____ Extracto de la página
Héctor Carrozzo
Mi madre me miró y me
dijo: ¡vos tenés fiebre!
Apoyó su mejilla en mi
frente y sentenció: ¡Sí! Tenés más de 38. ¿Te duele algo? preguntó, ¿la
garganta, la cabeza? Tenés los ojos llorosos.
“No, mamá, no me duele
nada”, le respondí, sabiendo que era la cama el destino final y no el partido
diario de pelota con los chicos.
Pero ella dijo: “No
podés salir a jugar a la calle. Tenés que esperar que llame al doctor. Ahí y
metete en la cama”.
Y, entonces, mi madre
lo llamaba al doctor, el de todos nosotros y de la cuadra.
“Si, le tomé con
termómetro y tiene 38. No es mucho; pero tiene los ojos llorosos y está decaído”,
le dijo el médico, sabedor de la canchereadas
de las mamás, que tomaban la temperatura tocando la frente de los chicos con la
mejilla.
“Bueno cuando termino
el consultorio voy”, avisó y agregó: “Mientras, cama y solo un té con tostadas.
Dale un Geniol y, si le sube la fiebre, paños fríos en la cabeza y me llamás”.
Rápido, mamá me colocó
el viejo termómetro de mercurio y este confirmó 38,7°C.
Y mientras me iba al
dormitorio, mi madre comenzaba a preparar la casa para la llegada del doctor.
Por más que fuera el doctor Laly, la casa debía lucir ordenada, limpia y
prolija.
También era
imprescindible, el mate o el café recién preparado.
Cuando llegaba,
correspondía la charla amena para intercambiar información de la familia.
Acompañado por el café o el mate, pero regado por un abundante dulce de leche.
Y mi vieja le dejaba el
frasco de dulce de leche sobre la mesa. ¡Y una cuchara! Y él se bajaba medio
frasco. Y mi hermano menor lo retaba. “Tío: Con la cuchara no se come, se pone
un poquito sobre el pan”, le decía, como nos pedía a nosotros nuestra madre.
Entonces, después de
las charlas, nos revisaba.
Nos colocaba el
termómetro nuevamente, por las dudas, mientras continuaba con el intercambio de
información con mi madre.
________
____ Contenido del conjunto
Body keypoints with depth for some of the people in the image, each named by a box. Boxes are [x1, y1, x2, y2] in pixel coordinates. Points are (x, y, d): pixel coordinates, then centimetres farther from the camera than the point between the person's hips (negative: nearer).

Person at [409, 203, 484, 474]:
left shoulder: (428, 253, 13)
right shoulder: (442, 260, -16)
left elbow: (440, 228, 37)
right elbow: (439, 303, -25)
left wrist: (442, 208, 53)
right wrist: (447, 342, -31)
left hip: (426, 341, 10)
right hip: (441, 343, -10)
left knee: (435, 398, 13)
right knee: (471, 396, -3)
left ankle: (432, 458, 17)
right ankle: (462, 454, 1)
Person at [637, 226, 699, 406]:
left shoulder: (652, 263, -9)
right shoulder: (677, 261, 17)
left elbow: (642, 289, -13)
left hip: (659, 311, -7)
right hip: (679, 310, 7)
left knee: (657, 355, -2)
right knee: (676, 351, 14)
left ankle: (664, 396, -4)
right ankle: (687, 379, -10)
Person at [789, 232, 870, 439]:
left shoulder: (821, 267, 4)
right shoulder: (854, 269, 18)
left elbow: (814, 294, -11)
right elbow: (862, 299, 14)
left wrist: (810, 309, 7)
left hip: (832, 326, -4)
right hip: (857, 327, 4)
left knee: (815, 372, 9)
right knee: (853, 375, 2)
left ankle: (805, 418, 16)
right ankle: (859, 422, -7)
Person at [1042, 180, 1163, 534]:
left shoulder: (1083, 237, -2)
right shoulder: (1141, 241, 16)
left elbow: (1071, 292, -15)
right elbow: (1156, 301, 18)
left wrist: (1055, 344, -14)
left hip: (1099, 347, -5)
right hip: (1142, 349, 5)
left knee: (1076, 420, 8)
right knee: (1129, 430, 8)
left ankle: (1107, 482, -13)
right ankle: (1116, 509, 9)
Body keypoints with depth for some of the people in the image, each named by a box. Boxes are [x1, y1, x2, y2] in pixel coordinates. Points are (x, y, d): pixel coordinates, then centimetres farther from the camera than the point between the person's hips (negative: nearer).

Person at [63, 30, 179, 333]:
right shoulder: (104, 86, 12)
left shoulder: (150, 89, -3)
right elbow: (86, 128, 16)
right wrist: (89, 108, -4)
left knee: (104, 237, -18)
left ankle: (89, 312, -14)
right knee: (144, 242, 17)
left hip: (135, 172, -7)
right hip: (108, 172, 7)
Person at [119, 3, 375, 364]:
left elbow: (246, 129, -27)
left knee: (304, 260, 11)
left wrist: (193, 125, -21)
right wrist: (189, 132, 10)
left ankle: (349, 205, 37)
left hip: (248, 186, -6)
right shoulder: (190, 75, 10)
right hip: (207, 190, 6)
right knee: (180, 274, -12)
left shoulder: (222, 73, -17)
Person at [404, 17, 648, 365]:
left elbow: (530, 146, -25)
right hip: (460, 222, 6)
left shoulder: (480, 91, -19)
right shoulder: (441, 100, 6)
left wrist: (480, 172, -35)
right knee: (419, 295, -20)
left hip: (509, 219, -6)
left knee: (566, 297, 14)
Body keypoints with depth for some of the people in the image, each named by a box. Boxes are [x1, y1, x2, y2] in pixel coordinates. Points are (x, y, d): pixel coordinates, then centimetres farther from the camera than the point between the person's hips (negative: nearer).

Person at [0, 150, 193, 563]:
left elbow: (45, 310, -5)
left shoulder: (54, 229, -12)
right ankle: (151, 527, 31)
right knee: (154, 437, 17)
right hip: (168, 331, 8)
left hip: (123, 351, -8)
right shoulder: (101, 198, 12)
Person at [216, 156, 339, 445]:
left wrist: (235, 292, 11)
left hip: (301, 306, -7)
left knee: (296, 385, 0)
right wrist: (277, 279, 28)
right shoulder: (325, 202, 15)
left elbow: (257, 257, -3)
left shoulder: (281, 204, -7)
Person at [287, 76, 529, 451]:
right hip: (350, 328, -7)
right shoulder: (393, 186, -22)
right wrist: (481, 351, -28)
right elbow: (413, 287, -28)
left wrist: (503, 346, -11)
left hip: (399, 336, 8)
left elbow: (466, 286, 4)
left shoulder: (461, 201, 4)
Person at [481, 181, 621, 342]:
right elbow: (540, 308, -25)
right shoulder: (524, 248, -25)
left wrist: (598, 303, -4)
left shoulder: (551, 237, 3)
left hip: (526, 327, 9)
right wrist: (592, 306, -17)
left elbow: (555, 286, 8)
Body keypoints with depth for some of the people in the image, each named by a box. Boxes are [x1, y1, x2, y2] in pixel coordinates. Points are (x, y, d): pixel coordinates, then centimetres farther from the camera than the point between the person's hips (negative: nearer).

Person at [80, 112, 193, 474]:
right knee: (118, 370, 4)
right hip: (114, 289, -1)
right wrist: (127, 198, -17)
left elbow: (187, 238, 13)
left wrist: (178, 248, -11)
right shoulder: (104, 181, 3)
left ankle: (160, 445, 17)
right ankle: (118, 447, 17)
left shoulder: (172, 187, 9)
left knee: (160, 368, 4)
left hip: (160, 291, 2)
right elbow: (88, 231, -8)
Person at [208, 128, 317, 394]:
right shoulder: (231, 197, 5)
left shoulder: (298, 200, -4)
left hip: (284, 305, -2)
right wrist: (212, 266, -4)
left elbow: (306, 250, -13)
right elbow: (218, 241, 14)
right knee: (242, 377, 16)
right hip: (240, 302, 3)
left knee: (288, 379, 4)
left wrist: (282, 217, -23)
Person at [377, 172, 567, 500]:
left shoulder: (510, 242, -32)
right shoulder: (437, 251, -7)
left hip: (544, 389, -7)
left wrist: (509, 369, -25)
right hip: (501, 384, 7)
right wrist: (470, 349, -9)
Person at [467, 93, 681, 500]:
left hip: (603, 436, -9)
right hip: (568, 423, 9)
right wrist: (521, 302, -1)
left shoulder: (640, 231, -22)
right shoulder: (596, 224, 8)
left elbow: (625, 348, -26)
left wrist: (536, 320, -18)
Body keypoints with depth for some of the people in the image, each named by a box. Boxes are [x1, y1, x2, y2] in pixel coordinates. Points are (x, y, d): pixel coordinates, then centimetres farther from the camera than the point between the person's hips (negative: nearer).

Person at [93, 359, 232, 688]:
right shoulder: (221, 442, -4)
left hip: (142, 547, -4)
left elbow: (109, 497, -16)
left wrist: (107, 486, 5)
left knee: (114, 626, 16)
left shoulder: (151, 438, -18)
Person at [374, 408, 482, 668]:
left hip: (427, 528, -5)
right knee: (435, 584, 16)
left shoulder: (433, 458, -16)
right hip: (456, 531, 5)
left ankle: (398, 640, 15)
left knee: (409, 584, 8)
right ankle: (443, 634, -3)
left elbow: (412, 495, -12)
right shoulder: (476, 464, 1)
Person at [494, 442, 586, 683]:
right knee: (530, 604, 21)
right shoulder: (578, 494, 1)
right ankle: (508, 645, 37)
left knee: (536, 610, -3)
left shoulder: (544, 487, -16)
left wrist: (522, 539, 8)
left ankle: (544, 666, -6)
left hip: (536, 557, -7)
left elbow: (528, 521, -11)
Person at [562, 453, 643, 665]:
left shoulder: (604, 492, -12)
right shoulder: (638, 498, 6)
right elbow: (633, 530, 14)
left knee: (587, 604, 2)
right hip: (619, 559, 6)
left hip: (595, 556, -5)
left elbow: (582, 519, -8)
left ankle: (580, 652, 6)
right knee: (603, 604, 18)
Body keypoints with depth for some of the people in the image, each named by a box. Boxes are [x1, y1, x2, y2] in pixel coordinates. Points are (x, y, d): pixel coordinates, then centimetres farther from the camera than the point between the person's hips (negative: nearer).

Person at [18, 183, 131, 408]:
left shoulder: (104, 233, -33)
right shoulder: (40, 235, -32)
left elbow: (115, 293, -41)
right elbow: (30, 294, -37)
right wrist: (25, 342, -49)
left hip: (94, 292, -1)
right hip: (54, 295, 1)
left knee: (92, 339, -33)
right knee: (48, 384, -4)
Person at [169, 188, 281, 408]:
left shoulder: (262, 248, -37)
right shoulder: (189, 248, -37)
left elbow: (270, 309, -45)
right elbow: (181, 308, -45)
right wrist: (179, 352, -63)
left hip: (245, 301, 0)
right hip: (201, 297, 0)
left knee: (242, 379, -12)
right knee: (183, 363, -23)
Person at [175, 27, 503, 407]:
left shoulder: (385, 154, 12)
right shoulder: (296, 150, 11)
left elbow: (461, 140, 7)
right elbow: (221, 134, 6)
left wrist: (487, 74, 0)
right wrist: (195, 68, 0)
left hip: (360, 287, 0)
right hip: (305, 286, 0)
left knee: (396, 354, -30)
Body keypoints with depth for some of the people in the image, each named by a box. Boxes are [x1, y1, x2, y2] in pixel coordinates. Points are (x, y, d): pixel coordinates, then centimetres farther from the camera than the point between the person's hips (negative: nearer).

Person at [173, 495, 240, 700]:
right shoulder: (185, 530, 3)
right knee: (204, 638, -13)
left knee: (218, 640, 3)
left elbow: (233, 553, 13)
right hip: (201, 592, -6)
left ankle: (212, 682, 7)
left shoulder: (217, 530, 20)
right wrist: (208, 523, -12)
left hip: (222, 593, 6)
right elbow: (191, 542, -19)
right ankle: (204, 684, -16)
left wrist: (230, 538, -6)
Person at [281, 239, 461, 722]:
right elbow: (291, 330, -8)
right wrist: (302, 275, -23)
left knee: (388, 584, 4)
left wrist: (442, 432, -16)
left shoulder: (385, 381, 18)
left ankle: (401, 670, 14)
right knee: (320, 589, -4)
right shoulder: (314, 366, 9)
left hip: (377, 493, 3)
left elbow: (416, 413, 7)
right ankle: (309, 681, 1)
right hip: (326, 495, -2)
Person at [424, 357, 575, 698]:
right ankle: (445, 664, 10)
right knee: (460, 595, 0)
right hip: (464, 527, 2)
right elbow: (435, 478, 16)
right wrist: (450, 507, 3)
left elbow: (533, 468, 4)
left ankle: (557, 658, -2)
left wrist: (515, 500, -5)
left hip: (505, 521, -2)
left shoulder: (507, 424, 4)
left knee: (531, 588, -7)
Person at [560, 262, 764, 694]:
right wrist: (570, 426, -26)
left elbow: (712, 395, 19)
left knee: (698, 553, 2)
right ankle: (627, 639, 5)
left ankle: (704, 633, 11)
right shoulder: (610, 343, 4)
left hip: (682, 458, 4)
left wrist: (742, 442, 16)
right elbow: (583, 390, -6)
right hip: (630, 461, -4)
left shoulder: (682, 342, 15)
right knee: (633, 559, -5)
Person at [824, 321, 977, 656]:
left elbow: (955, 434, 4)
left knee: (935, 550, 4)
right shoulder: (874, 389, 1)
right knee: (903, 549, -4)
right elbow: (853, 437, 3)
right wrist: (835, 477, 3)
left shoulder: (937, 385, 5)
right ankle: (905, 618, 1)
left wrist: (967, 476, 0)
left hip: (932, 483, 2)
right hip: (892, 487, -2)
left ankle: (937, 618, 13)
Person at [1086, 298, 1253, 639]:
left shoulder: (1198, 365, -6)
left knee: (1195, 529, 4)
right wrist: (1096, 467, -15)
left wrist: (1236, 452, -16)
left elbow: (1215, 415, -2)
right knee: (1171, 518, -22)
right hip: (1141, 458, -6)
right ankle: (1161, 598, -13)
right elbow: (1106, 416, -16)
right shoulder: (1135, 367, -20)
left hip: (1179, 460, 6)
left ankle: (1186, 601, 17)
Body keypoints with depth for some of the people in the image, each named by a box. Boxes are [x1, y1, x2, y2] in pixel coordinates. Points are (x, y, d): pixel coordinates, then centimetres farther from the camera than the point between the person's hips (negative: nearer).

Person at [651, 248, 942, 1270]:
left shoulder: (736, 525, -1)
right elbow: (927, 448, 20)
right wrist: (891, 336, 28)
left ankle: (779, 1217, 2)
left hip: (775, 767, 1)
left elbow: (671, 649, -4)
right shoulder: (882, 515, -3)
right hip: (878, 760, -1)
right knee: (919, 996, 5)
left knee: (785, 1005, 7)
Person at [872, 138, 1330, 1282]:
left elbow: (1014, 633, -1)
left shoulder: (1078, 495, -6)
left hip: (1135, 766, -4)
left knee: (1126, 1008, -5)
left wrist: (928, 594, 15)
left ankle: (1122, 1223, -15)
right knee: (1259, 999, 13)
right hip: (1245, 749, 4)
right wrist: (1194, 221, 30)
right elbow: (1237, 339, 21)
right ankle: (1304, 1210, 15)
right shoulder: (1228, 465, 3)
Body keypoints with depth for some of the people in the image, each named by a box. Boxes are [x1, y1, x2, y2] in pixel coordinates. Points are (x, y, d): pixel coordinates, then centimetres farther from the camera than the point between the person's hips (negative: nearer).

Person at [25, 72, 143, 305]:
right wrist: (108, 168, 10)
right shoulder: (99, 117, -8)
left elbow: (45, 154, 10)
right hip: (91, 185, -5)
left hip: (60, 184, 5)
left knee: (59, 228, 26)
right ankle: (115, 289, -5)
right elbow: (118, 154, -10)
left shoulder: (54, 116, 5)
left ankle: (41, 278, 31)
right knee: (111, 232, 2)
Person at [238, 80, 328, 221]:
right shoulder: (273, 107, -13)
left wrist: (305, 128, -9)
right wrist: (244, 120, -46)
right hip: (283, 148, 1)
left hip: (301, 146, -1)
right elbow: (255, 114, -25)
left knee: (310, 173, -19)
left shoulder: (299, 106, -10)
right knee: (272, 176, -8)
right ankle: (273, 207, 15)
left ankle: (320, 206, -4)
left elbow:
________
# [Tareas por realizar]
A – Enumera todas las indicaciones que el doctor le da a la madre por teléfono en el relato sobre la fiebre.
B – En el relato sobre la fiebre, ¿qué temperatura confirmó el viejo termómetro de mercurio?
C – Cita literalmente el pasaje del relato sobre la fiebre que comienza en las palabras "Y, entonces, mi" y termina después de "té con tostadas.".

# [Respuestas esperadas]
A –
- Cama.
- Solo un té con tostadas.
- Darle un Geniol.
- Si le sube la fiebre, paños fríos en la cabeza.
- Si le sube la fiebre, llamarlo.

B – 38,7 °C.

C –
Y, entonces, mi madre
lo llamaba al doctor, el de todos nosotros y de la cuadra.
“Si, le tomé con
termómetro y tiene 38. No es mucho; pero tiene los ojos llorosos y está decaído”,
le dijo el médico, sabedor de la canchereadas
de las mamás, que tomaban la temperatura tocando la frente de los chicos con la
mejilla.
“Bueno cuando termino
el consultorio voy”, avisó y agregó: “Mientras, cama y solo un té con tostadas.